What I underlined above is the curx of the whole licensing problem.

What you need to understand is free(as in beer) does not equal GPL . Because PDFLRF does not provide the code and only binaries it is considered a "closed source product", the author has chosen not to make it open source. Just because he does not charge for the software does not make him a GPL product

For a developer to use a third party software that is under the GPL v2 license a programmer must make his source GPL as well. This is what the author meant by "pervasive" (refer to your original quote). Mind you, this is by design.

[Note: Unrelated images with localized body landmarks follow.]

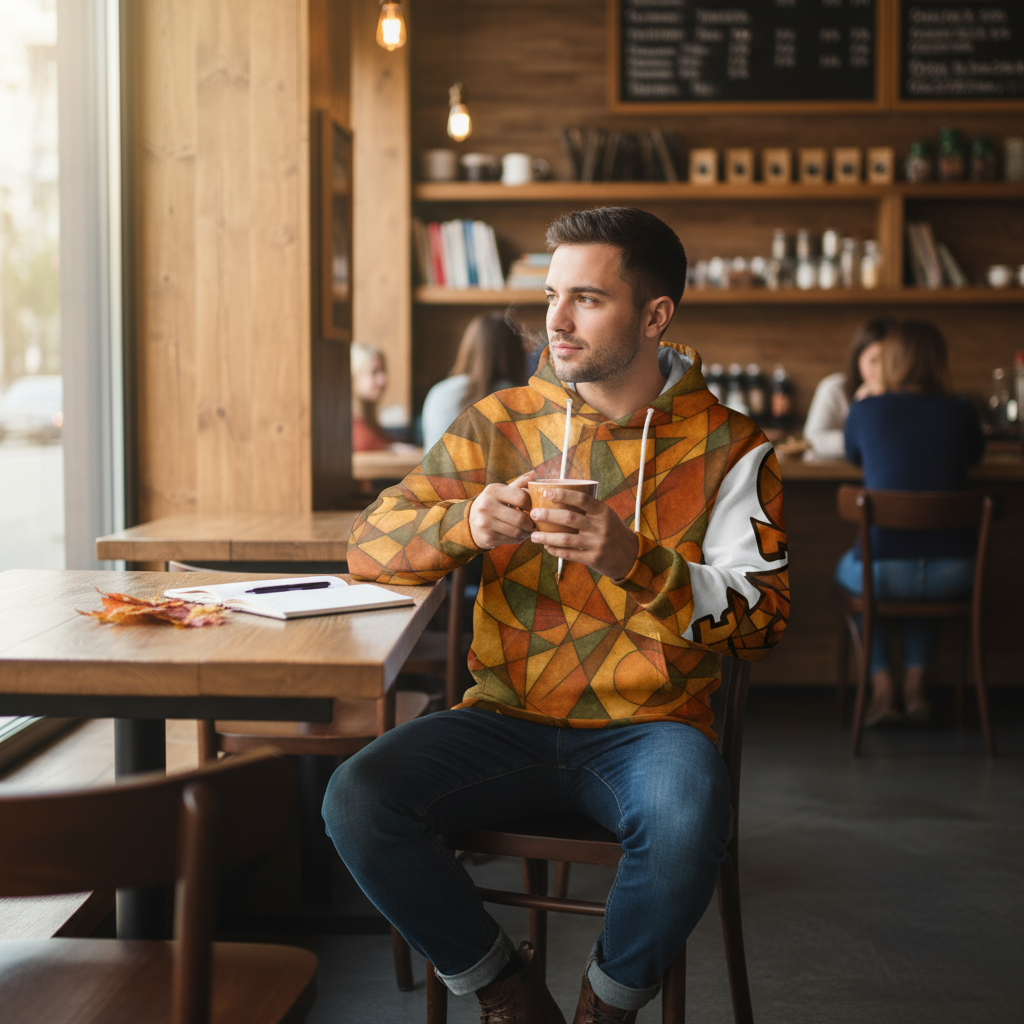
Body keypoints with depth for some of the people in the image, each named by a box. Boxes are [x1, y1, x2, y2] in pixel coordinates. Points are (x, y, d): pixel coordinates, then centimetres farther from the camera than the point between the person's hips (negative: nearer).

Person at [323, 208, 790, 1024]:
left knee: (686, 823, -36)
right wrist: (467, 524, -17)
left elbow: (761, 619, -6)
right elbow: (371, 544, 6)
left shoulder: (727, 449, 2)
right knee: (357, 799, -24)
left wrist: (634, 561, -23)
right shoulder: (498, 423, 9)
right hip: (507, 720, 2)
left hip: (646, 727, -2)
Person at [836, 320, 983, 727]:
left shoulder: (865, 410, -2)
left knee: (848, 568, 35)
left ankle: (881, 687, 21)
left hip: (886, 572, -2)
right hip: (953, 576, 2)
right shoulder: (961, 413, 0)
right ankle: (915, 686, 26)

The FSF foundation realized this was a limitation with open source since folks who wanted to keep their source closed are FORCED to open their source. So GPL v3 (also referred to as LGPL) was created to give folks the option to use a GPL product without being forced into a GPL model.

What Xpdf has given permission is to distribute xpdf via by source or executable. What they have NOT given permission is for somebody to include their code in somebody's else executable.


Quote:
Originally Posted by Japher View Post
If this is not enough, tell me who you need an email from. I'll contact an author or project maintainer myself and get a release.
It would be awesome if you can get Glyph and Cog to give special permission to PDFLRF you would be doing the mobiread community a service. The contact info can be found on the poppler web site.

Quote:
Originally Posted by Japher View Post
I think that it's pretty clear that ALL of the licenses involved from xpdf to poppler to pdflrfwin indend for free non-comercial (even closed source) use. I don't like seeing one guy who can't get his way whine and try to ruin things for everyone.

Just for clarification, we're agreed that pdflrfwin is in compliance with the Glyph and Cog license so poppler is the only issue, yes?
No we are not in agreement. What you need to understand is the intent of GPL is not so much to make the software "free" as in beer for the end user, but to make the source "free" as in liberated for everyone. For more than you care to know refer to GNU or in particular an article written by the father of FSF (Why Open source misses the point of "Free Software")

Last edited by =X=; 12-02-2008 at 07:35 PM.